» 提示文
<<<<

もはや“紙”の地図の中にしか存在しない“街”

 

映画では主に3人の戦災被害者、家族を失った人たちの社会活動が映し出されている。彼らは、あの戦争で家族を殺されたり自分自身が障碍を負って苦しい生活を強いられた人々への国からの謝罪と補償、戦没者の名を刻んだ碑を建てることなどを要求している。

 

しかし、2023年の今現在も、それは達成されていない。

 

この映画が撮影されたのは2015~16年頃で、ちょうど戦後70周年という節目なこともあって、忘れ去られ、まるで「いなかった」かのように無視されてきた人々の存在をしっかりと後世に伝えるために高齢でありながらも奮闘するかたたちの姿を通して、戦争の惨禍を忘れてはならない、なぜなら「あの犠牲」を忘れてしまえば同じ過ちを繰り返しかねないから、という危惧を伝えようとしている。

 

2022年以降今も継続中のロシアのウクライナ侵攻を見れば、そして僕らが住むこの国の現状を省みれば、戦争経験者、戦災被害の当事者たちの不安や心配がただの取り越し苦労などではないことがわかるはずだ。

 

国に対して謝罪と補償を求める高齢の戦災被害者たちの前に右翼の街宣車が何台も現われて拡声器で「そういうことはアメリカ大使館の前でやってください。あなたがたがやってることは乞食と同じですよ、乞食!」とデカい声で妨害・誹謗中傷する。

 

それを聞く人々の表情に、悔しさのあまり涙が出そうになった。

 

「アメリカに抗議しろ」という意見は間違ってはいないかもしれないが(しかし、アメリカ様の忠実なしもべである現政権が“かの国”への抗議を黙って見逃したり、それに同意するはずもない)、では日本政府には非がないのかといったらそんなことはなくて、あの戦争を自分から始めて、多大な犠牲を出した時点で終わらせておけばその後の本土爆撃や沖縄での激戦、原爆投下などさらなる虐殺行為も避けられたにもかかわらず戦争を継続したこと、そしてその多くの犠牲者と遺族に補償をせず国の過失も認めずにきたことなど、その罪深さは計り知れない。

>>>>

» 入力データ
<<<<

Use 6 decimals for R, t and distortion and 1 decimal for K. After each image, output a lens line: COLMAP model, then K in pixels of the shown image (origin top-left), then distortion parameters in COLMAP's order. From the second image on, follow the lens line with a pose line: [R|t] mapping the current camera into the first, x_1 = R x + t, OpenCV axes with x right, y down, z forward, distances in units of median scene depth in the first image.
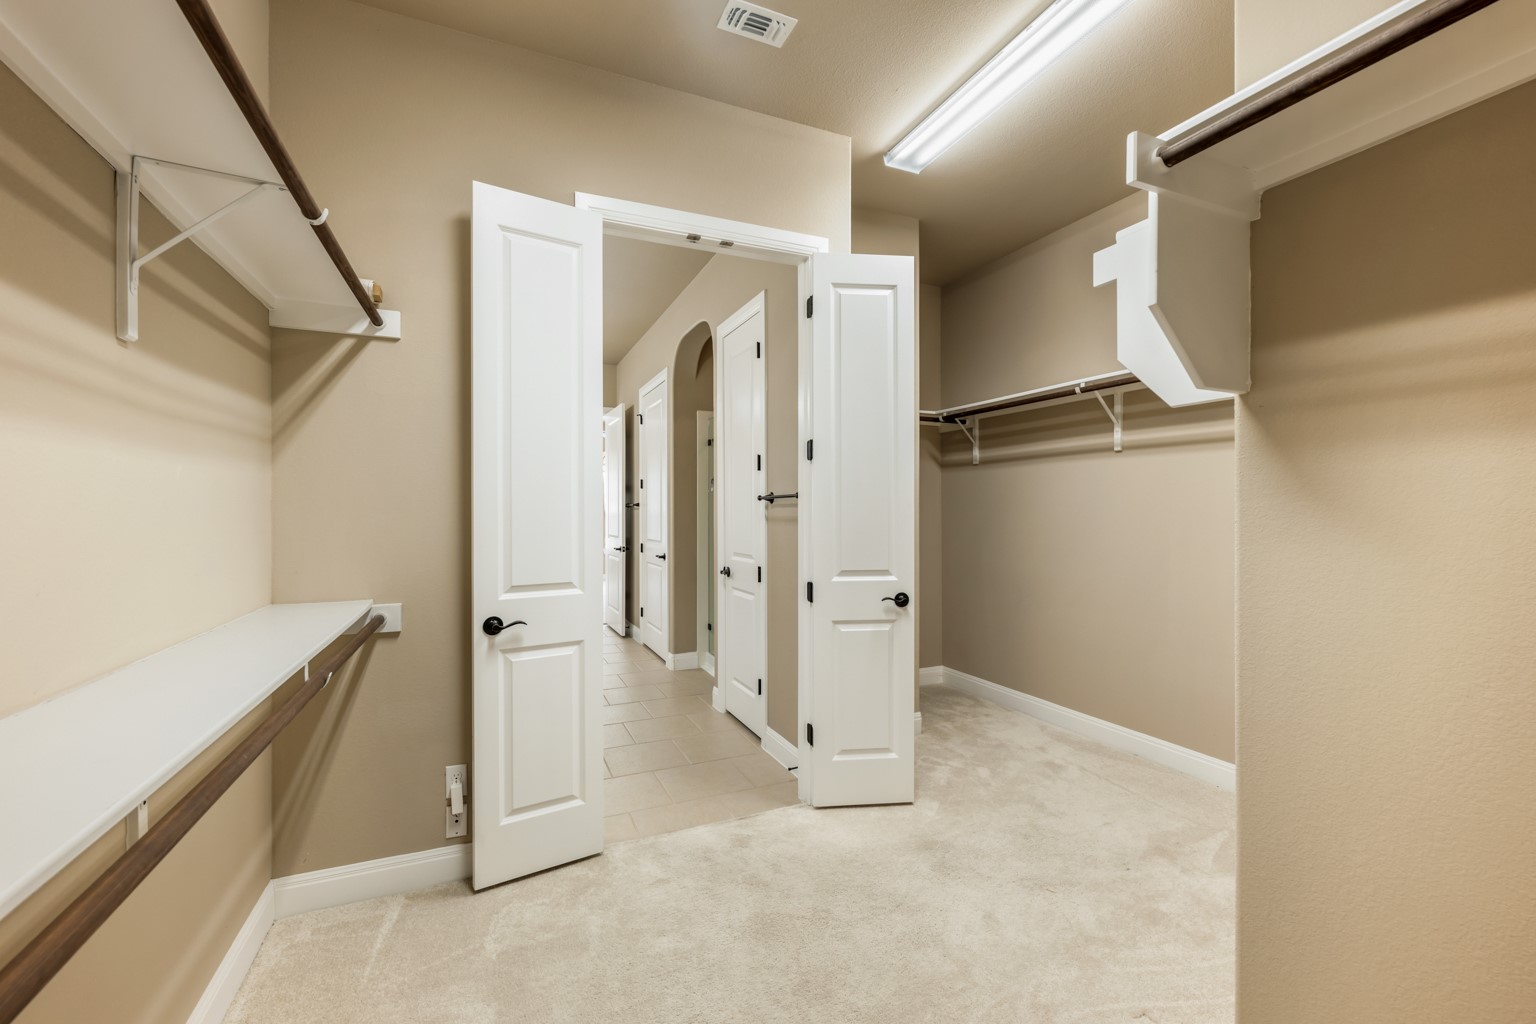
lens RADIAL K [[643.5, 0, 768.3], [0, 643.5, 509.7], [0, 0, 1]] dist [-0.001212, -0.000155]
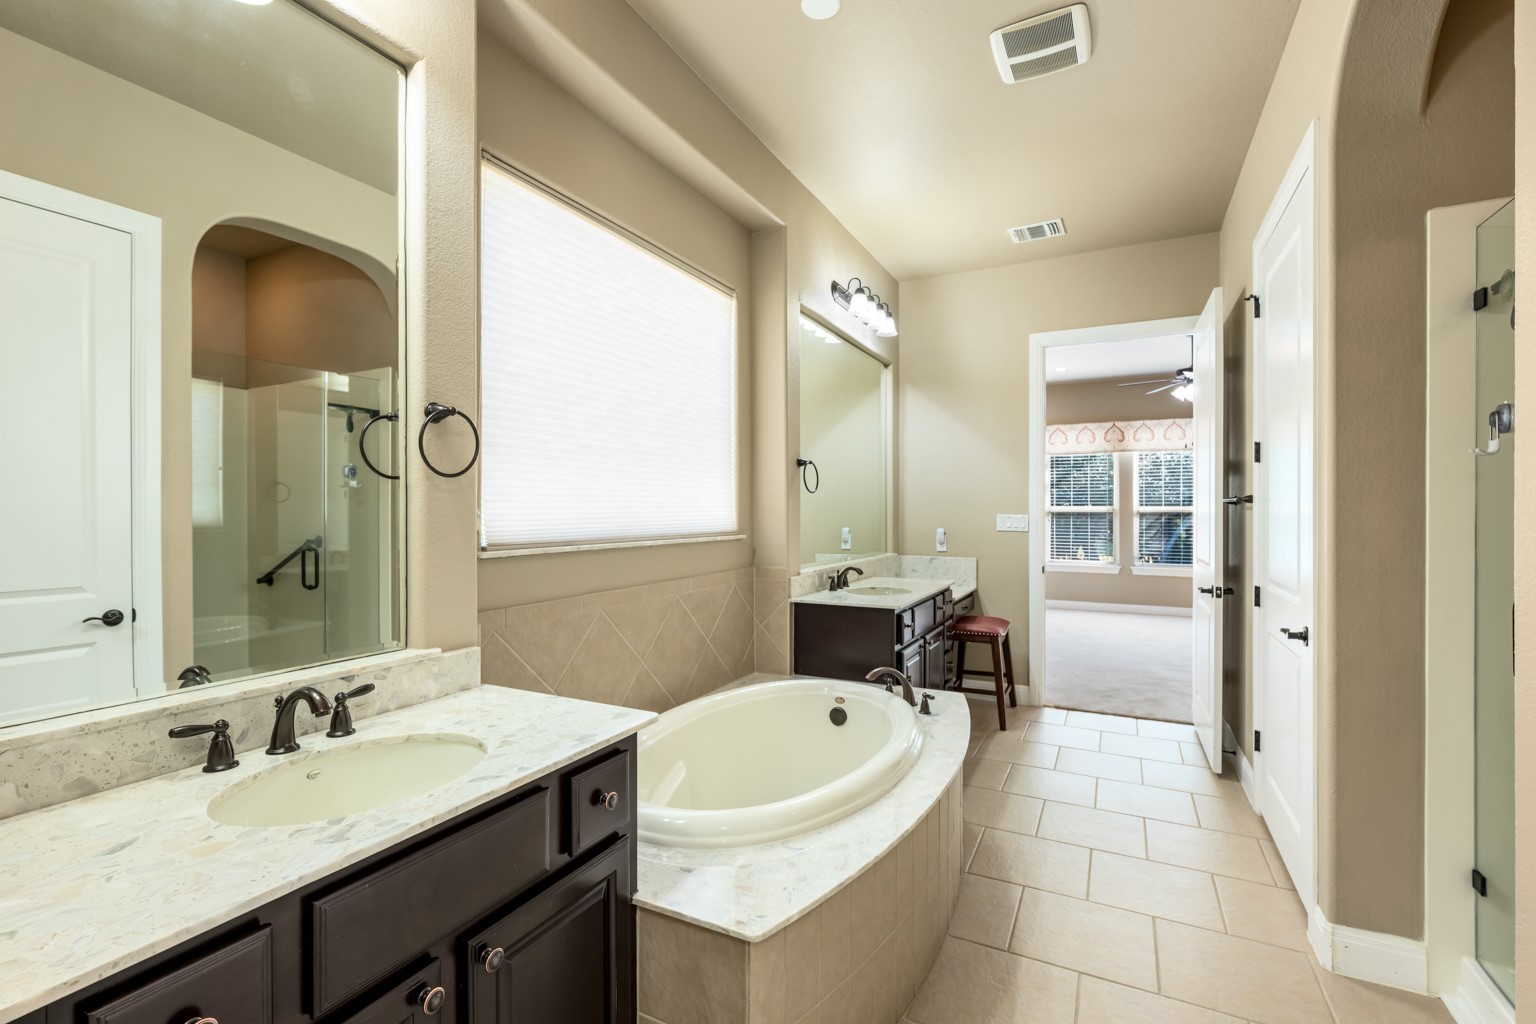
lens RADIAL K [[664.9, 0, 766.6], [0, 664.9, 512.4], [0, 0, 1]] dist [-0.001194, -0.000106]
pose [[0.613421, 0.005588, -0.789736, -0.043520], [-0.002765, 0.999984, 0.004928, 0.000107], [0.789751, -0.000840, 0.613427, 0.460376]]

>>>>

(a)～(c)の各記述が提示文と一致するかを「はい」か「いいえ」で答え、決め手となる提示文の語句を一字一句そのまま引用してください。
(a) 映画は2015~16年頃に撮影された。
(b) 戦災被害者たちの要求は2023年までに達成された。
(c) 高齢の戦災被害者たちの前に現れた右翼の街宣車は1台だけだった。
判断の根拠は提示文だけに限る。

(a) はい。「この映画が撮影されたのは2015~16年頃で」
(b) いいえ。「2023年の今現在も、それは達成されていない。」
(c) いいえ。「右翼の街宣車が何台も現われて」